Analysis of a prehistoric Egyptian iron bead with implications for the use and perception of meteorite iron in ancient Egypt
Version of Record online: 20 MAY 2013
© The Meteoritical Society, 2013.
Meteoritics & Planetary Science
Volume 48, Issue 6, pages 997–1006, June 2013
How to Cite
Johnson, D., Tyldesley, J., Lowe, T., Withers, P. J. and Grady, M. M. (2013), Analysis of a prehistoric Egyptian iron bead with implications for the use and perception of meteorite iron in ancient Egypt. Meteoritics & Planetary Science, 48: 997–1006. doi: 10.1111/maps.12120
- Issue online: 13 JUN 2013
- Version of Record online: 20 MAY 2013
- Manuscript Accepted: 29 MAR 2013
- Manuscript Received: 14 DEC 2012
- STFC. Grant Number: ST/I001964/1
- EPSRC. Grant Numbers: EP/F007906/1, EP/F028431
Tube-shaped beads excavated from grave pits at the prehistoric Gerzeh cemetery, approximately 3300 BCE, represent the earliest known use of iron in Egypt.
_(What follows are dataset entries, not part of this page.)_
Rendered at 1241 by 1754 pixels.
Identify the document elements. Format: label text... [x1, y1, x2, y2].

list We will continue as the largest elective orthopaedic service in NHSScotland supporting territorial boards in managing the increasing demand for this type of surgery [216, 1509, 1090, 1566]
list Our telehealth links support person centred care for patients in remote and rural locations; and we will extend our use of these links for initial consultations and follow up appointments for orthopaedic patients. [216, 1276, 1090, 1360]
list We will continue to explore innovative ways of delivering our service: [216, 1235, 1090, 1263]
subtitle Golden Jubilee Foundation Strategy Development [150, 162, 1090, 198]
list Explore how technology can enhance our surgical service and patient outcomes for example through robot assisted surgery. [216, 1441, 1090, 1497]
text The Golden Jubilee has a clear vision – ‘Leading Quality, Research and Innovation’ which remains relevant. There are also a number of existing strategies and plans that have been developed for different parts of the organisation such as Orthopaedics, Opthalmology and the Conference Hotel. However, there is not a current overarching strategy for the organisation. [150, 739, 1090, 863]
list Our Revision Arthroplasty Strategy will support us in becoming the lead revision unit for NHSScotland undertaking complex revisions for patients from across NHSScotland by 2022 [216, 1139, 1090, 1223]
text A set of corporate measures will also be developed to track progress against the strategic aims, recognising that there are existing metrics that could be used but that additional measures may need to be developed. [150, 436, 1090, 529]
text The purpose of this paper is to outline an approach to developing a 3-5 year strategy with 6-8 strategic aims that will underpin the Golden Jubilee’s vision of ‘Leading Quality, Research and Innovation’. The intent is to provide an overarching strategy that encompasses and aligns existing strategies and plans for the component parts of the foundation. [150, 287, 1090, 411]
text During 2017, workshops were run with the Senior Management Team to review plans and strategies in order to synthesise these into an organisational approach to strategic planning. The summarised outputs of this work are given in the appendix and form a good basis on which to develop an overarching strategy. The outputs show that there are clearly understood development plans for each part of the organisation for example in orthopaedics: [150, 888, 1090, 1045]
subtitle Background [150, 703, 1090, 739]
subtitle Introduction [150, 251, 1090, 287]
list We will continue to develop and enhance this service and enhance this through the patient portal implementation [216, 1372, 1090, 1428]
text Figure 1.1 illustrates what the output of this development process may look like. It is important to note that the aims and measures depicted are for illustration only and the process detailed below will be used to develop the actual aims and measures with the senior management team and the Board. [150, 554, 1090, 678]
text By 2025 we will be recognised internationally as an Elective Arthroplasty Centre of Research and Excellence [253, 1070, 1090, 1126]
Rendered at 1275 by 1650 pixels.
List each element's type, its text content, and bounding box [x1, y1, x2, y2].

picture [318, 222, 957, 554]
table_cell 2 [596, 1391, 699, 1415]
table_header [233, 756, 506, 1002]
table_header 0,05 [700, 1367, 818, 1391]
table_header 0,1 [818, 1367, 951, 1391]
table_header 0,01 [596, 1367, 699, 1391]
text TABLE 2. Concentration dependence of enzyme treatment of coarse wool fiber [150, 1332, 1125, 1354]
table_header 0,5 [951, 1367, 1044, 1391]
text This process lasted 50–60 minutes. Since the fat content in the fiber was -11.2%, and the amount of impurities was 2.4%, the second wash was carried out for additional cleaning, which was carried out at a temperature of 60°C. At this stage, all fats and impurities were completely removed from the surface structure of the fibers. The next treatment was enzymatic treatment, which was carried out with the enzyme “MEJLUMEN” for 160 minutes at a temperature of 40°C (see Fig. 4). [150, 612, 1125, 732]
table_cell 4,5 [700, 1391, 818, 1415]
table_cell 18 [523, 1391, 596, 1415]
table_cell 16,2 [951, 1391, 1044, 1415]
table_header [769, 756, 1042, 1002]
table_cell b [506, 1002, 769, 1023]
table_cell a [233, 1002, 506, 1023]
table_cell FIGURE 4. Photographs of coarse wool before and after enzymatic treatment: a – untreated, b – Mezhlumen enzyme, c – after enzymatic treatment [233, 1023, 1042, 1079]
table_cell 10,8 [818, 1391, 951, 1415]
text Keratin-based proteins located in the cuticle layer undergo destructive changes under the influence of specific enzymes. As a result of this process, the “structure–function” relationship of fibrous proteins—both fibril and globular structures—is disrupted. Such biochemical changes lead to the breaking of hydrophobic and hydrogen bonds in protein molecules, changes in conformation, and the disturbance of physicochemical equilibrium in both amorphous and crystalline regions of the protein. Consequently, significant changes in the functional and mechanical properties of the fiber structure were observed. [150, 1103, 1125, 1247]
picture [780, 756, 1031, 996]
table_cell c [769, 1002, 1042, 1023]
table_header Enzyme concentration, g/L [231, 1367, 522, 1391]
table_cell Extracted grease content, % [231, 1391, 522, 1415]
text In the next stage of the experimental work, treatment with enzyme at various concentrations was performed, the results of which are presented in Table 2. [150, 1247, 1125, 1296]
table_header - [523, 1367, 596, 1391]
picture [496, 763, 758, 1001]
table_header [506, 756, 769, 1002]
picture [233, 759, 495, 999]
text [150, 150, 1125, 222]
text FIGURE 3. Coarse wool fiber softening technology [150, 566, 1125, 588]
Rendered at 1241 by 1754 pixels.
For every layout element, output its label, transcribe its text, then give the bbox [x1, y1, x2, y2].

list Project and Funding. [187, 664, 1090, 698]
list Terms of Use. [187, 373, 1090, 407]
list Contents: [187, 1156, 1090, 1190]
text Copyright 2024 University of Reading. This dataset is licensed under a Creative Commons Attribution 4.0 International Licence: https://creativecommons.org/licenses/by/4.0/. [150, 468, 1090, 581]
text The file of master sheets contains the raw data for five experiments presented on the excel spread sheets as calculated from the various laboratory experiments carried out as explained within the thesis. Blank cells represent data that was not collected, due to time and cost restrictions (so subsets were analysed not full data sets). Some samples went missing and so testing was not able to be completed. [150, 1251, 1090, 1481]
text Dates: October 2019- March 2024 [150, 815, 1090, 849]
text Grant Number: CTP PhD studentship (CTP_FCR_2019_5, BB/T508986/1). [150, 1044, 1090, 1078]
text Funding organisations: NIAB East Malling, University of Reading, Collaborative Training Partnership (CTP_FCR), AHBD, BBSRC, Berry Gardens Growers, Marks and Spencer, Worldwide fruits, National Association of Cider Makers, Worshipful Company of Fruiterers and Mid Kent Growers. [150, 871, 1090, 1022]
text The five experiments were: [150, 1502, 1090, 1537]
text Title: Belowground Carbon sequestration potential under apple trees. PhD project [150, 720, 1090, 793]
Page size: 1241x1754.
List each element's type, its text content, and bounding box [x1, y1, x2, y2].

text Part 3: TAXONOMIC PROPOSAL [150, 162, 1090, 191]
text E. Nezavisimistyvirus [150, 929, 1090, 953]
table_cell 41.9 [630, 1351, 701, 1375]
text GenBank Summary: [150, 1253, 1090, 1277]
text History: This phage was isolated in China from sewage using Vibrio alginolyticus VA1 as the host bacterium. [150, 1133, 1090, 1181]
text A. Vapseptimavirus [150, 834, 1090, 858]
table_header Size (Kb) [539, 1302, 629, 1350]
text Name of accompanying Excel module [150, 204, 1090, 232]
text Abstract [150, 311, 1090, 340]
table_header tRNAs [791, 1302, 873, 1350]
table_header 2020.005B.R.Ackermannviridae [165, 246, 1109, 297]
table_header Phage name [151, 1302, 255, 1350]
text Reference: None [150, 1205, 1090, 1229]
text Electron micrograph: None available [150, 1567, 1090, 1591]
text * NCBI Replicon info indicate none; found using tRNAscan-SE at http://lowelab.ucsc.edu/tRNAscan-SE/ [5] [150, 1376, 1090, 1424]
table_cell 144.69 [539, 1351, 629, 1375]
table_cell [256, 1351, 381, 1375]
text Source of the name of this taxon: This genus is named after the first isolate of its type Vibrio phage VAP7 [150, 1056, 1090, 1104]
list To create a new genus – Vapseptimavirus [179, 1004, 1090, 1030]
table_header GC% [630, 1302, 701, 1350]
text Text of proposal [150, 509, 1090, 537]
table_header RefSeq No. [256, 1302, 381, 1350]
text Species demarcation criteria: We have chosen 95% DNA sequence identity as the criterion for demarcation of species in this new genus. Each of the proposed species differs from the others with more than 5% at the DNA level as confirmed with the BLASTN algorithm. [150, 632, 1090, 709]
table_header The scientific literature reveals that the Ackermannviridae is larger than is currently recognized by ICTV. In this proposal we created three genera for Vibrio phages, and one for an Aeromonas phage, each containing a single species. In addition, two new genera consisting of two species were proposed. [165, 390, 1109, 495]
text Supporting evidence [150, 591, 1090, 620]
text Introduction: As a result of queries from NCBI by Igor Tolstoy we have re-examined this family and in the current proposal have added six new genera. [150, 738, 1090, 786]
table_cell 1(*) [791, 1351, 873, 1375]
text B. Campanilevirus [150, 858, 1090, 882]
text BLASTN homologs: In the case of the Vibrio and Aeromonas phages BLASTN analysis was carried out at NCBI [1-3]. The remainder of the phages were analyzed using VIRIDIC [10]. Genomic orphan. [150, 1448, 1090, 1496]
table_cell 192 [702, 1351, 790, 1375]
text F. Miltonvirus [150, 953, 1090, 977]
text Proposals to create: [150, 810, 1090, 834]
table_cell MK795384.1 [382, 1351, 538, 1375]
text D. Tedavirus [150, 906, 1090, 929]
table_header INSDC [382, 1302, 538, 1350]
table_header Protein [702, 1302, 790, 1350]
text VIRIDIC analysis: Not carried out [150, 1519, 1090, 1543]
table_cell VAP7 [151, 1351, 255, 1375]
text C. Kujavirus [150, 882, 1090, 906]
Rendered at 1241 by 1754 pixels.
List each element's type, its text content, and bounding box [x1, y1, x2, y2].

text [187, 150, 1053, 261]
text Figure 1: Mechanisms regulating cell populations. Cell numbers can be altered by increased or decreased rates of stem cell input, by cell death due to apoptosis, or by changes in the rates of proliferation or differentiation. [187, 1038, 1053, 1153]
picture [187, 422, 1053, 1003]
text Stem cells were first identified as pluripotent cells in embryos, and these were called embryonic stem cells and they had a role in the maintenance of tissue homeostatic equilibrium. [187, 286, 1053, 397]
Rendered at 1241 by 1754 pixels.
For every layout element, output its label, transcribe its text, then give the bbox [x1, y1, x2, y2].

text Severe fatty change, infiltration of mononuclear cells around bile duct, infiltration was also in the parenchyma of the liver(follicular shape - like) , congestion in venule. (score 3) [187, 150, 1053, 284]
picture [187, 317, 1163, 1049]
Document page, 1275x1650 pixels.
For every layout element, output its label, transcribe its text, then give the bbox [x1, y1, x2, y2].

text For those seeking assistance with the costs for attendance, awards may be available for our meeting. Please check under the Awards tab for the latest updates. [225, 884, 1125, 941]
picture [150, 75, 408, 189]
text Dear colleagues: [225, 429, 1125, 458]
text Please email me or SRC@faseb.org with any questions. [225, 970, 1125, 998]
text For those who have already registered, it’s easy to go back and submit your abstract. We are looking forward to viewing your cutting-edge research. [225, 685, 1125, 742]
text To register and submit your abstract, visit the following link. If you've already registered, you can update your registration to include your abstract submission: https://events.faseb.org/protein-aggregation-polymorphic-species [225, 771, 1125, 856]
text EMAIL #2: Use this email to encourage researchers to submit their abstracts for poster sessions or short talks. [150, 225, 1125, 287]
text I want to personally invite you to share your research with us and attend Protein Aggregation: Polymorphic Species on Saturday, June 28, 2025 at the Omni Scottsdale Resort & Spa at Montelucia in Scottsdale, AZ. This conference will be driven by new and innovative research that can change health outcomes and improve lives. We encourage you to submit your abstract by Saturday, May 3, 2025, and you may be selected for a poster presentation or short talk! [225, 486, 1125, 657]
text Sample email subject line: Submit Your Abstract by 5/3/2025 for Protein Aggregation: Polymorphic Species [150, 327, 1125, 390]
Using a combination of scanning electron microscopy and micro X-ray microcomputer tomography, we show that microstructural and chemical analysis of a Gerzeh iron bead is consistent with a cold-worked iron meteorite. Thin fragments of parallel bands of taenite within a meteoritic Widmanstätten pattern are present, with structural distortion caused by cold-working. The metal fragments retain their original chemistry of approximately 30 wt% nickel. The bulk of the bead is highly oxidized, with only approximately 2.4% of the total bead volume remaining as metal. Our results show that the first known example of the use of iron in Egypt was produced from a meteorite, its celestial origin having implications for both the perception of meteorite iron by ancient Egyptians and the development of metallurgical knowledge in the Nile Valley.